Here are a few of the very best tools that help to solve the challenges above:
Google Docs is an extremely useful tool for technical writing as it helps them collaborate quickly and efficiently by enabling multi-user access to the same documentation. This means the document can be reviewed in real-time, seen by multiple stakeholders and easily managed across the business. Beyond that, if all technical content is first built in google docs, then it can be easily found via Google’s simple search function. This is extremely useful to the writer and helps to identify obvious information gaps.
In addition, Google Docs also offers great opportunities to show stakeholders and request feedback, without recommendations being made to the document itself. The Comment feature ensures feedback is not only visible in note form, but also provides full attribution, enabling the writer who is saying what and when. This can be particularly important when there are multiple stakeholders involved or if the topic in question is sensitives among different groups.

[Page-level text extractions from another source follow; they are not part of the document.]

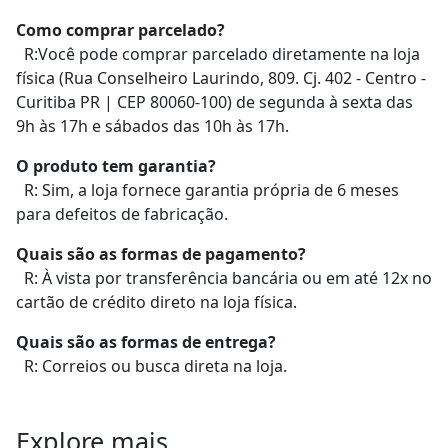
Como comprar parcelado?
R:Você pode comprar parcelado diretamente na loja
física (Rua Conselheiro Laurindo, 809. Cj. 402 - Centro -
Curitiba PR | CEP 80060-100) de segunda à sexta das
9h às 17h e sábados das 10h às 17h.
O produto tem garantia?
R: Sim, a loja fornece garantia própria de 6 meses
para defeitos de fabricação.
Quais são as formas de pagamento?
R: À vista por transferência bancária ou em até 12x no
cartão de crédito direto na loja física.
Quais são as formas de entrega?
R: Correios ou busca direta na loja.
Explore mais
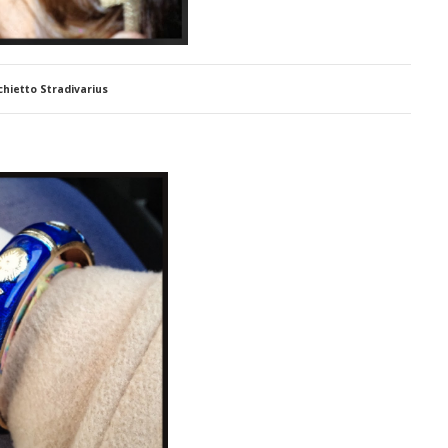
chietto Stradivarius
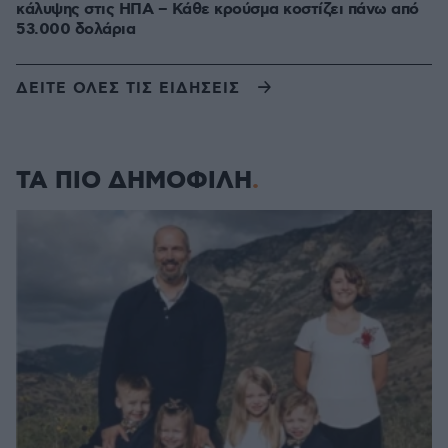
κάλυψης στις ΗΠΑ – Κάθε κρούσμα κοστίζει πάνω από
53.000 δολάρια
ΔΕΙΤΕ ΟΛΕΣ ΤΙΣ ΕΙΔΗΣΕΙΣ
ΤΑ ΠΙΟ ΔΗΜΟΦΙΛΗ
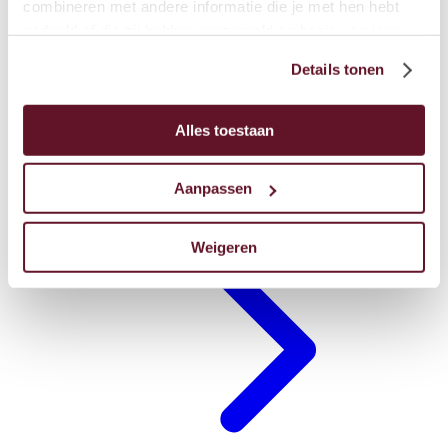
combineren met andere informatie die je met hen hebt
gedeeld of die zij hebben verzameld op basis van jouw
gebruik van hun diensten.
Details tonen
Alles toestaan
Restaurants
Aanpassen
Weigeren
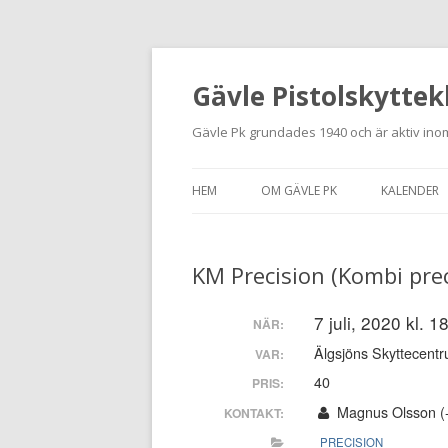
Gävle Pistolskyttek
Gävle Pk grundades 1940 och är aktiv inom
HEM
OM GÄVLE PK
KALENDER
HITTA HIT
KM Precision (Kombi prec
NYBÖRJARE
MEDLEMSANSÖKAN
7 juli, 2020 kl. 
NÄR:
Älgsjöns Skyttecentr
VAR:
KONTAKT
40
PRIS:
STADGAR
Magnus Olsson (
KONTAKT:
PRECISION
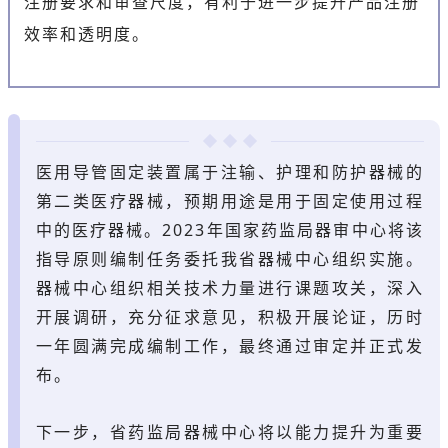
注册要求和审查尺度，有利于进一步提升产品注册
效率和透明度。
医用导管固定装置属于注输、护理和防护器械的
第二类医疗器械，预期用途是用于固定使用过程
中的医疗器械。2023年国家药监局器审中心将该
指导原则编制任务委托我省器械中心组织实施。
器械中心组织相关技术力量进行课题攻关，深入
开展调研，充分征求意见，积极开展论证，历时
一年圆满完成编制工作，最终通过审定并正式发
布。
下一步，省药监局器械中心将以能力提升为重要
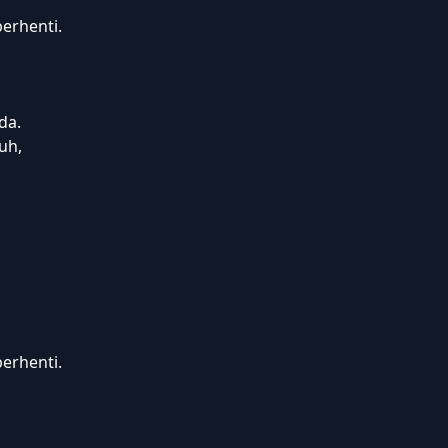
erhenti.
da.
uh,
erhenti.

When it comes to technical writing of any kind, there is no room for error. Something as simple as a spelling mistake can have dire consequences if it either changes the context of the sentence or misrepresents the information it’s delivering. Consequences can be high with just a small error. With so much on the line, it makes sense to have a system that can actively recognize and weed out mistakes in order to effectively avoid such problems. Grammarly is that system. Grammarly is basically a super detailed grammar and spellchecker. It will highlight spelling errors and query questionable uses of phrase/terminology. Taking such a granular approach to reviewing content, Grammarly can help technical writers avoid these critical errors and provides peace of mind when it’s needed most.
On top of that, by protecting the intellectual integrity and quality of the writing by highlighting errors, Grammarly ensures the writing isn’t derided or ignored due to an unscrupulous error potentially undermining the message.
There’s no doubt about it, technical writing is challenging. It requires not only the ability to write effectively, but also good knowledge around the subject topics, a strategic appreciation for its delivery and a fundamental understanding of the content’s purpose and underlying role. With all this mind, it’s clear how important technical writing tools can be in the development of good technical content. The examples above showcase how basic fundamental tools can make a huge difference to not only the quality of writing output, but also the management and delivery of useful technical content.
The reality is, with the right technical writing tools on hand, your technical writers will be able to create easy to understand technical documentation quickly and efficiently that delivers value to all relevant stakeholders. This helps your business make the most of internal information, drive efficiency and unlock new opportunities to diversify skill sets. Good technical documentation delivers so many benefits, so it makes good sense to invest in the technical writing tools that maximize the value it can offer.